Five Skills You Need to Master Today to Launch a Successful App
While attending the Georgia Tech Coding Boot Camp, Steve Tucker worked with a team of other learners to develop GhostedBy, an app that allows users to report when a company “ghosts” them by not responding to their follow-ups after an in-person interview. In addition to empowering job seekers, the app is designed to help companies with their online reputation management.
GhostedBy was such a huge hit with the boot camp learners and staff that Steve and his team plan to continue building the app’s database and eventually pitch it to the Wall Street Journal and other business publications.
It just goes to show that what you learn in boot camp can start paying off in the real world before you even graduate. Here are Steve’s top tips for anyone who wants to launch a successful app while they’re still in boot camp.
Become a “master”
Prior to boot camp, Steve, who continues to work with numerous big tech companies, wanted to become more of a technical master in software development.
“I’ve been fortunate to work at some Fortune 50 companies,” he said. “I have a lot of experience in software product management and marketing, but I felt that I needed full-stack development skills to become an even more valuable asset to future clients and employers.”
About a year ago, Steve read an article about coding boot camps and discovered the Georgia Tech Coding Boot Camp—just three blocks from his home. He filled out the form and, after an in-depth call with an admissions representative, decided to sign up.
“I knew that if I wanted to become a master full-stack web developer, the best way to get there was to join an outstanding program taught by outstanding instructors and go into full immersion,” said Steve.
Don’t neglect your soft skills
While Steve initially took the program to improve his software development skills, these weren’t the only skills he focused on during his studies.
“During the boot camp, you can attend webinars that help you develop what are called soft skills—like becoming a better listener or mastering your body language. Take advantage of these, and your employer and colleagues will take notice!” Steve said.
Steve discovered the importance of soft skills firsthand while he and his team were developing their app.
“To develop an app like GhostedBy, everyone on our team had to be expert communicators and collaborators,” he said. “Mastering soft skills doesn’t just make it easier to build your app, it also helps you better engage with the press, potential investors, and most importantly your end customer.”
Take advantage of all the resources available to you
The soft skills webinars weren’t the only resource that Steve leaned on during the program. He encourages all learners to use every resource available to them to fuel their success.
“I met with a tutor when I needed extra help on assignments or projects, came into class early to attend my instructors’ office hours, and worked closely with the teacher assistants during and after class,” Steve said. “There were also Slack channels we could participate in and meet-ups where you could interact with alumni, hiring managers, and recruiters.”

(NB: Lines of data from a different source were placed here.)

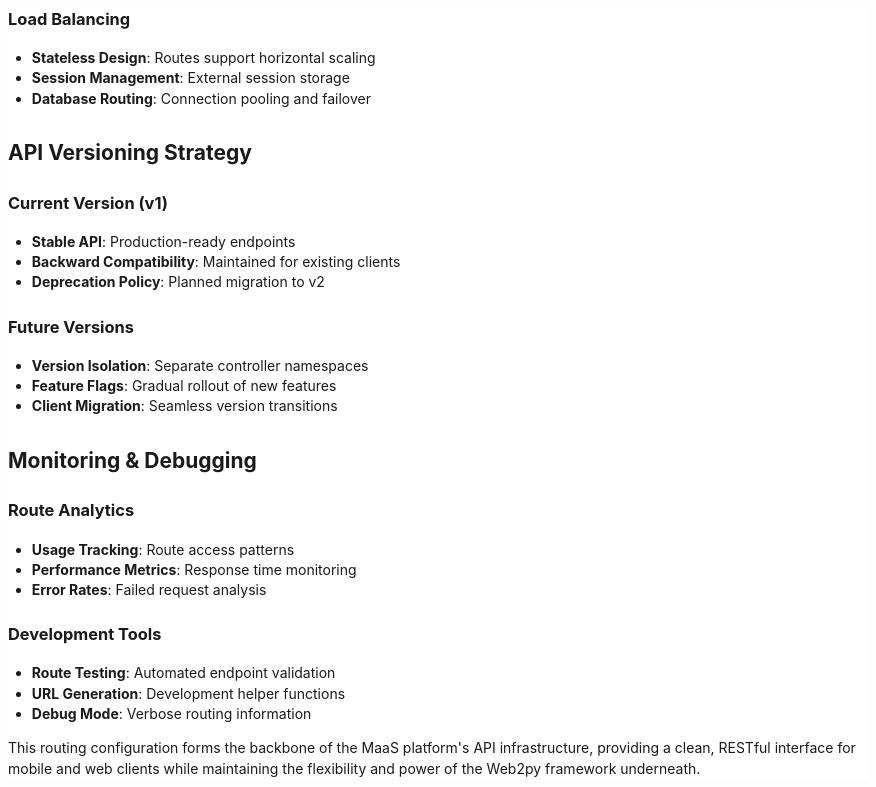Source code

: ### Load Balancing
- **Stateless Design**: Routes support horizontal scaling
- **Session Management**: External session storage
- **Database Routing**: Connection pooling and failover

## API Versioning Strategy

### Current Version (v1)
- **Stable API**: Production-ready endpoints
- **Backward Compatibility**: Maintained for existing clients
- **Deprecation Policy**: Planned migration to v2

### Future Versions
- **Version Isolation**: Separate controller namespaces
- **Feature Flags**: Gradual rollout of new features
- **Client Migration**: Seamless version transitions

## Monitoring & Debugging

### Route Analytics
- **Usage Tracking**: Route access patterns
- **Performance Metrics**: Response time monitoring
- **Error Rates**: Failed request analysis

### Development Tools
- **Route Testing**: Automated endpoint validation
- **URL Generation**: Development helper functions
- **Debug Mode**: Verbose routing information

This routing configuration forms the backbone of the MaaS platform's API infrastructure, providing a clean, RESTful interface for mobile and web clients while maintaining the flexibility and power of the Web2py framework underneath.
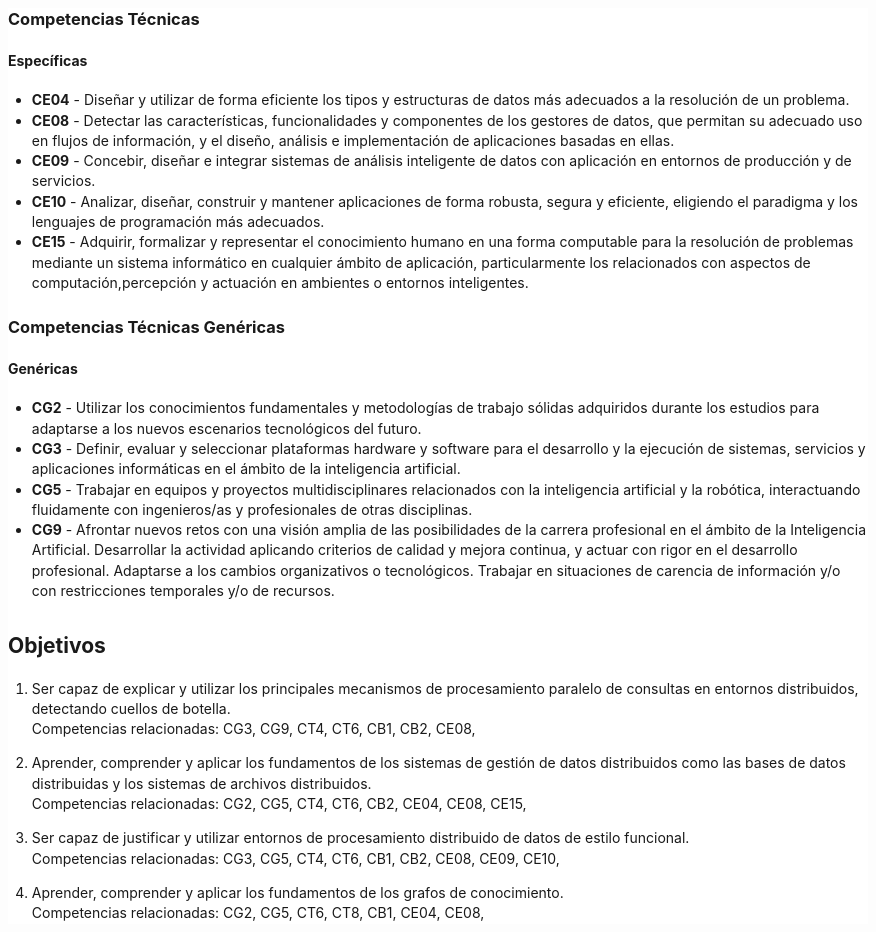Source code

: ### Competencias Técnicas

#### Específicas

  * **CE04** \- Diseñar y utilizar de forma eficiente los tipos y estructuras de datos más adecuados a la resolución de un problema. 
  * **CE08** \- Detectar las características, funcionalidades y componentes de los gestores de datos, que permitan su adecuado uso en flujos de información, y el diseño, análisis e implementación de aplicaciones basadas en ellas. 
  * **CE09** \- Concebir, diseñar e integrar sistemas de análisis inteligente de datos con aplicación en entornos de producción y de servicios. 
  * **CE10** \- Analizar, diseñar, construir y mantener aplicaciones de forma robusta, segura y eficiente, eligiendo el paradigma y los lenguajes de programación más adecuados. 
  * **CE15** \- Adquirir, formalizar y representar el conocimiento humano en una forma computable para la resolución de problemas mediante un sistema informático en cualquier ámbito de aplicación, particularmente los relacionados con aspectos de computación,percepción y actuación en ambientes o entornos inteligentes. 

### Competencias Técnicas Genéricas

#### Genéricas

  * **CG2** \- Utilizar los conocimientos fundamentales y metodologías de trabajo sólidas adquiridos durante los estudios para adaptarse a los nuevos escenarios tecnológicos del futuro. 
  * **CG3** \- Definir, evaluar y seleccionar plataformas hardware y software para el desarrollo y la ejecución de sistemas, servicios y aplicaciones informáticas en el ámbito de la inteligencia artificial. 
  * **CG5** \- Trabajar en equipos y proyectos multidisciplinares relacionados con la inteligencia artificial y la robótica, interactuando fluidamente con ingenieros/as y profesionales de otras disciplinas. 
  * **CG9** \- Afrontar nuevos retos con una visión amplia de las posibilidades de la carrera profesional en el ámbito de la Inteligencia Artificial. Desarrollar la actividad aplicando criterios de calidad y mejora continua, y actuar con rigor en el desarrollo profesional. Adaptarse a los cambios organizativos o tecnológicos. Trabajar en situaciones de carencia de información y/o con restricciones temporales y/o de recursos. 

## Objetivos

  1. Ser capaz de explicar y utilizar los principales mecanismos de procesamiento paralelo de consultas en entornos distribuidos, detectando cuellos de botella.   
Competencias relacionadas: CG3, CG9, CT4, CT6, CB1, CB2, CE08,

  2. Aprender, comprender y aplicar los fundamentos de los sistemas de gestión de datos distribuidos como las bases de datos distribuidas y los sistemas de archivos distribuidos.   
Competencias relacionadas: CG2, CG5, CT4, CT6, CB2, CE04, CE08, CE15,

  3. Ser capaz de justificar y utilizar entornos de procesamiento distribuido de datos de estilo funcional.   
Competencias relacionadas: CG3, CG5, CT4, CT6, CB1, CB2, CE08, CE09, CE10,

  4. Aprender, comprender y aplicar los fundamentos de los grafos de conocimiento.   
Competencias relacionadas: CG2, CG5, CT6, CT8, CB1, CE04, CE08,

These resources didn’t just help Steve prepare for his new career. They played a fundamental role in the development of GhostedBy.
“Because GhostedBy is an app designed to help empower job seekers and to fill a blind spot created by existing apps for both job seekers and employers, we also worked closely with the Trilogy career services team,” said Steve. “But even if your app has nothing to do with job hunting, I’d recommend you share every project you’re passionate about with career services. In addition to using this information to help you find a job, they may know of companies that might be interested in the signature technology you’re developing.”
Keep it simple
Steve is a big believer in simplicity, especially as it relates to the user experience in app development.
“One of my favorite sayings is ‘complexity is the enemy of execution.’ That’s why we wanted to make GhostedBy incredibly easy to use,” said Steve. “There’s a field to search for companies by name. The results show you if the company has ever been reported, as well as the number of reports. If the company ghosted you, you hit ‘report,’ and then you’re done.”
His philosophy of simplicity also informed how he approached his boot camp projects. While the course certainly requires a lot of hard work and dedication, he cautions learners against making their lives unnecessarily difficult.
“During the boot camp, some of the other teams created these incredibly complex apps. They were up all night prior to presentations trying to perfect every detail,” he said. “In life, there is no extra credit for making things complicated for yourself—and definitely no such thing as awards for lack of sleep.”
Be prepared to roll with the punches
Even with his focus on simplicity, Steve still found the course and the app development process a challenge. He knew, though, that it was not an insurmountable one to become a master of current full-stack development.
“There was one point in the boot camp where I suddenly found myself feeling overwhelmed,” he said. “But rather than letting my anxiety get the best of me, I reflected on why I had joined, what my goals were, and what I needed to do to feel more confident. That’s where resources like the free coding tutor really came in handy.”
Steve also formed a small informal team of peers from his class, and he hosted weekly “code battles” with his classmates to share and hone software skills.
Ultimately, the challenging nature of boot camp helps learners prepare for a career in app development—or tech in general.